What the exercise asks:
Reproduce every line of the data below, swapping each occurrence of "Terms" for "Conditions" and leaving everything else unchanged. Omit the pictures from your answer.

---- Exercise inputs

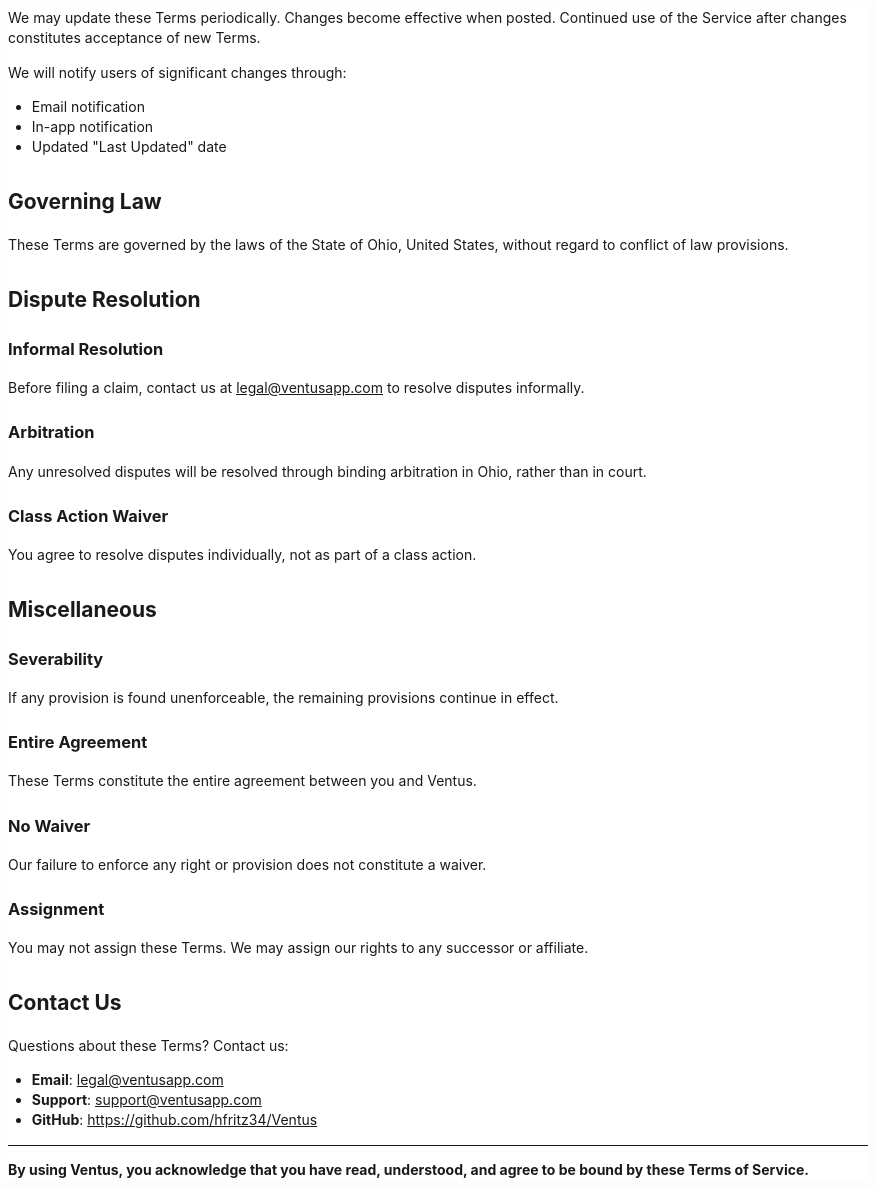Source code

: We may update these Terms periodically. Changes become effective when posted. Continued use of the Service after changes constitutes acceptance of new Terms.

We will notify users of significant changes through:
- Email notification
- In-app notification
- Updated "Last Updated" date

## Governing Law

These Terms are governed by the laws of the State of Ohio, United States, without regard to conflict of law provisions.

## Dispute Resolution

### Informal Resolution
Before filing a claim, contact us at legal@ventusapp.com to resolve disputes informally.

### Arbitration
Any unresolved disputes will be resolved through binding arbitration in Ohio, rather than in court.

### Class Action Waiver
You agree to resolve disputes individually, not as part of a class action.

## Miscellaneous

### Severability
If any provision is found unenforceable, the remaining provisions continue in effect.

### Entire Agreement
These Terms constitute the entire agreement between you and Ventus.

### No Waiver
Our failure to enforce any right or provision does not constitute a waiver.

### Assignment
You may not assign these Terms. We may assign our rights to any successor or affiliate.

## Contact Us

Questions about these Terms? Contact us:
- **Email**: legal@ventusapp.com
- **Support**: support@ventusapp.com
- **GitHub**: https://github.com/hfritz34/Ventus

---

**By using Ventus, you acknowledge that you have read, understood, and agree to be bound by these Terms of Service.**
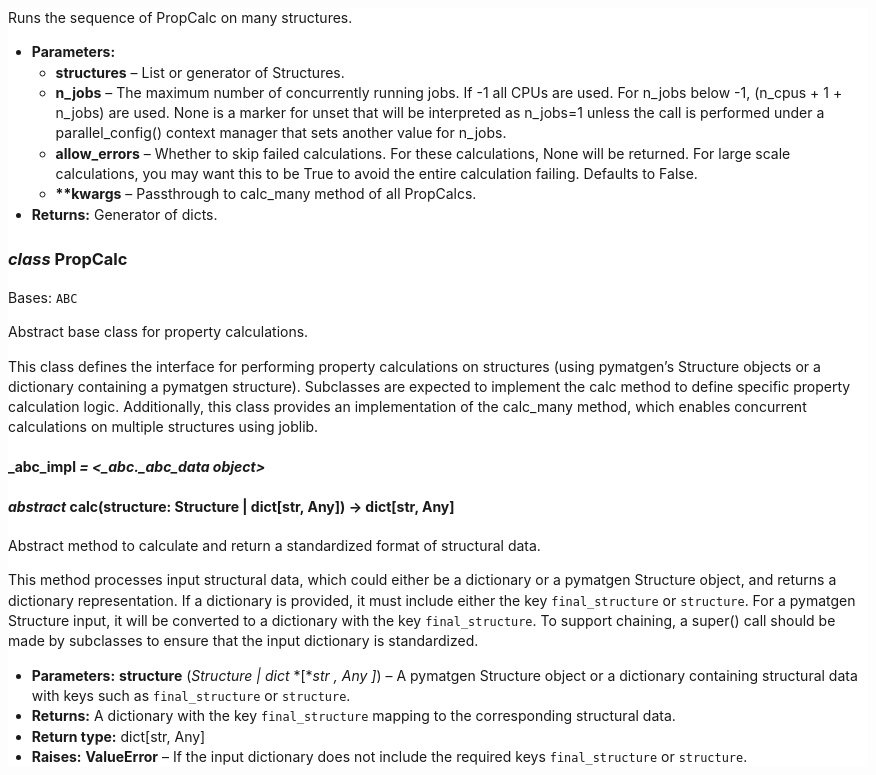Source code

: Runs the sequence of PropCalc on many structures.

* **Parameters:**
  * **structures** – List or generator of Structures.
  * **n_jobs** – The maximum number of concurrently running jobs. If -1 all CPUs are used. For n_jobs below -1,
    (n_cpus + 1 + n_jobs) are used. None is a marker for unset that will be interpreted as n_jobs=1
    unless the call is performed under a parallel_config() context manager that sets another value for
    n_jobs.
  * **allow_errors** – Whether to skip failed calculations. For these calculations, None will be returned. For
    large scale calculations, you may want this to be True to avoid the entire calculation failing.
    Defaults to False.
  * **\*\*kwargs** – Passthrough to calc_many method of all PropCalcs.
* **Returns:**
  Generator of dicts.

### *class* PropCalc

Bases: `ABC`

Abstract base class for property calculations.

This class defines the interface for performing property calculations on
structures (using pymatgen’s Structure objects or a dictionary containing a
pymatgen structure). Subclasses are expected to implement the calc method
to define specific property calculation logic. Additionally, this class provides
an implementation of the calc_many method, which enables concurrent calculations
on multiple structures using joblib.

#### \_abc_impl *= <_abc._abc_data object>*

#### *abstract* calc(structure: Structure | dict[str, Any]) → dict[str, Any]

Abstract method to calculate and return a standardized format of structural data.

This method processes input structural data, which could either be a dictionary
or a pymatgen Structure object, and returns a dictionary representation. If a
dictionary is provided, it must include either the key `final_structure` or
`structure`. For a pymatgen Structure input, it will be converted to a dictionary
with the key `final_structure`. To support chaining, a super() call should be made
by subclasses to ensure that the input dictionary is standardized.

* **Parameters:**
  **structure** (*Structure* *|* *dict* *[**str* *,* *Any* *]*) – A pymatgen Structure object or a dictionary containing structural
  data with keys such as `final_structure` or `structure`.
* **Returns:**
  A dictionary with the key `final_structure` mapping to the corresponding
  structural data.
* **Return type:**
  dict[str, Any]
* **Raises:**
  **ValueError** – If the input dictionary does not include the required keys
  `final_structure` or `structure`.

--------

Task output:
Source code

: We may update these Conditions periodically. Changes become effective when posted. Continued use of the Service after changes constitutes acceptance of new Conditions.

We will notify users of significant changes through:
- Email notification
- In-app notification
- Updated "Last Updated" date

## Governing Law

These Conditions are governed by the laws of the State of Ohio, United States, without regard to conflict of law provisions.

## Dispute Resolution

### Informal Resolution
Before filing a claim, contact us at legal@ventusapp.com to resolve disputes informally.

### Arbitration
Any unresolved disputes will be resolved through binding arbitration in Ohio, rather than in court.

### Class Action Waiver
You agree to resolve disputes individually, not as part of a class action.

## Miscellaneous

### Severability
If any provision is found unenforceable, the remaining provisions continue in effect.

### Entire Agreement
These Conditions constitute the entire agreement between you and Ventus.

### No Waiver
Our failure to enforce any right or provision does not constitute a waiver.

### Assignment
You may not assign these Conditions. We may assign our rights to any successor or affiliate.

## Contact Us

Questions about these Conditions? Contact us:
- **Email**: legal@ventusapp.com
- **Support**: support@ventusapp.com
- **GitHub**: https://github.com/hfritz34/Ventus

---

**By using Ventus, you acknowledge that you have read, understood, and agree to be bound by these Conditions of Service.**
Source code

: Runs the sequence of PropCalc on many structures.

* **Parameters:**
  * **structures** – List or generator of Structures.
  * **n_jobs** – The maximum number of concurrently running jobs. If -1 all CPUs are used. For n_jobs below -1,
    (n_cpus + 1 + n_jobs) are used. None is a marker for unset that will be interpreted as n_jobs=1
    unless the call is performed under a parallel_config() context manager that sets another value for
    n_jobs.
  * **allow_errors** – Whether to skip failed calculations. For these calculations, None will be returned. For
    large scale calculations, you may want this to be True to avoid the entire calculation failing.
    Defaults to False.
  * **\*\*kwargs** – Passthrough to calc_many method of all PropCalcs.
* **Returns:**
  Generator of dicts.

### *class* PropCalc

Bases: `ABC`

Abstract base class for property calculations.

This class defines the interface for performing property calculations on
structures (using pymatgen’s Structure objects or a dictionary containing a
pymatgen structure). Subclasses are expected to implement the calc method
to define specific property calculation logic. Additionally, this class provides
an implementation of the calc_many method, which enables concurrent calculations
on multiple structures using joblib.

#### \_abc_impl *= <_abc._abc_data object>*

#### *abstract* calc(structure: Structure | dict[str, Any]) → dict[str, Any]

Abstract method to calculate and return a standardized format of structural data.

This method processes input structural data, which could either be a dictionary
or a pymatgen Structure object, and returns a dictionary representation. If a
dictionary is provided, it must include either the key `final_structure` or
`structure`. For a pymatgen Structure input, it will be converted to a dictionary
with the key `final_structure`. To support chaining, a super() call should be made
by subclasses to ensure that the input dictionary is standardized.

* **Parameters:**
  **structure** (*Structure* *|* *dict* *[**str* *,* *Any* *]*) – A pymatgen Structure object or a dictionary containing structural
  data with keys such as `final_structure` or `structure`.
* **Returns:**
  A dictionary with the key `final_structure` mapping to the corresponding
  structural data.
* **Return type:**
  dict[str, Any]
* **Raises:**
  **ValueError** – If the input dictionary does not include the required keys
  `final_structure` or `structure`.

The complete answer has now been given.